_ACTIONS TO TAKE_
1. In the blog comment thread, rewrite the paragraph that begins "Vboring, there is no joined-up logic" more briefly, keeping its main points.
2. Carry on the blog comment thread from the point where it stops.

_DOCUMENT PASSAGE_
================================
Don’t concern yourself Willis, Fish were reclassified as vegatables a long time ago, ask any vegatarian, they will reassure you.

David, UK
April 8, 2010 12:28 am

vboring (12:39:31) :
“I’m a science-based environmentalist with socialist and vegan leanings.
That is why climate change pisses me off. It distracts from humanity’s real problems.”
Vboring, there is no joined-up logic in your statement – in fact the more I read it, the less sense it makes. Furthermore, I would suggest that as a socialist you ARE humanity’s real problem.

Anton
April 8, 2010 12:33 am

James Sexton (21:57:55) wrote:
“You, uhmm, ever watched a cat and a mouse? Most cats don’t actually eat the mouse, they play with it to death. I had a curr dog once. Dad bought a bunch of chicks to raise for the year. Came home from church one day and had 50 bright yellow and red spots all over our lawn. None ate, just dead. Oddly, dog died of lead poisoning an hour later.
================================
_INFORMATION PROVIDED_
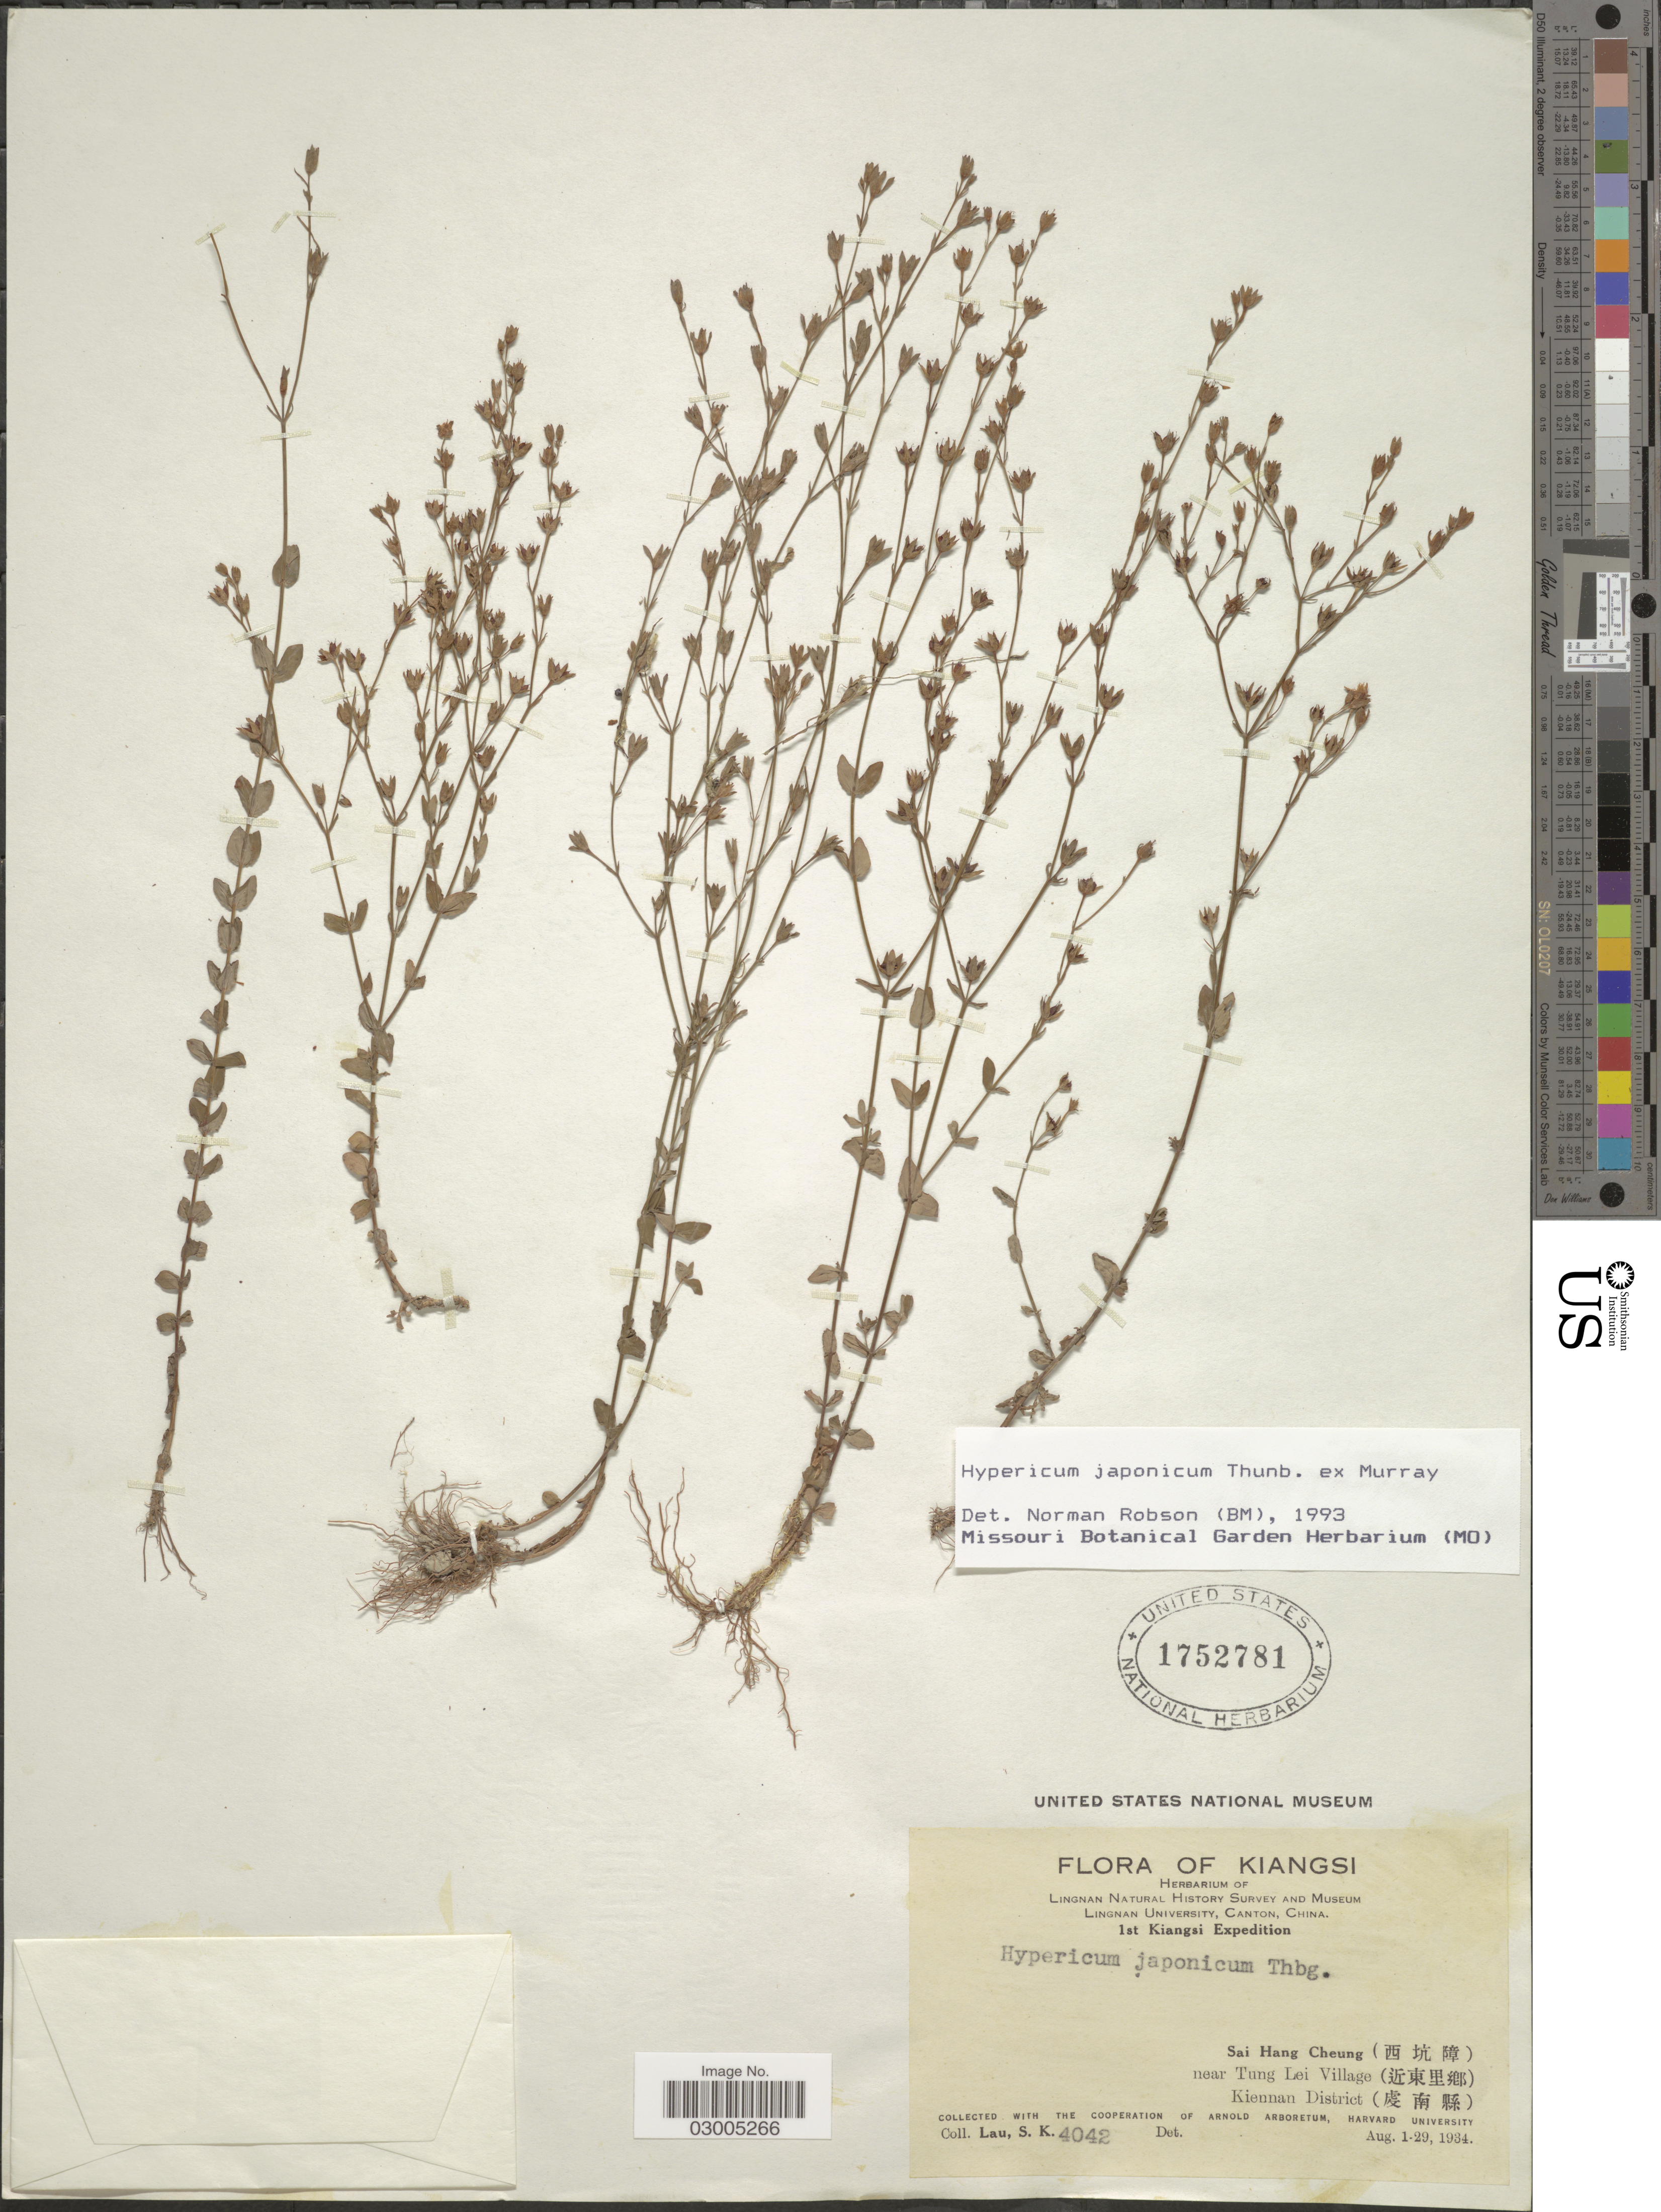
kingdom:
================================
_THE RESPONSES_
1. The writer finds no coherent logic in Vboring's statement, which makes less sense with each reading, and suggests that Vboring, as a socialist, is humanity's real problem.

2.
“Do you people ever really know what your talking about? Do you ever really observe their behavior? Do you know what bull bovines do on occasion do to the people that care for them? Deer? Raccoons? “Other examples”????? R U kidding me? You ever drag bodies that were killed by mountain lions home? Because the bodies were moved affirms they weren’t ate. Nor were they armed. Animals kill. It’s not good nor bad, that’s just what they do. There’s no psychology about it, it is their nature.
“I’ve a black lab. I love the guy. He has a great demeanor and I wouldn’t part with him for love nor money. But he’s an animal. His life is in no way comparable to the life of a human. Any human. Its an apple and orange comparison that shouldn’t even be attempted to be made. It is obscene to even try to draw a comparison.”
Obscene to draw a comparison? Says who, what, where, where, and why? Your letter is ungrammatical, so I doubt you are particularly well-read on animal psychology or anything, for that matter. And how do you know your dog died of lead poisoning? Did you have a necropsy performed? Did it occur to you that perhaps your dog was just playing with the chicks, unaware that he (she) was hurting them in the process? Dogs do the same thing with socks, shoes, and all kinds of things on the ground.
I feel sorry for your current black lab. To have a human who regards one as an inferior being is awfully sad. The fact that you think comparing his life to YOURS is obscene tells me how highly you think of yourself.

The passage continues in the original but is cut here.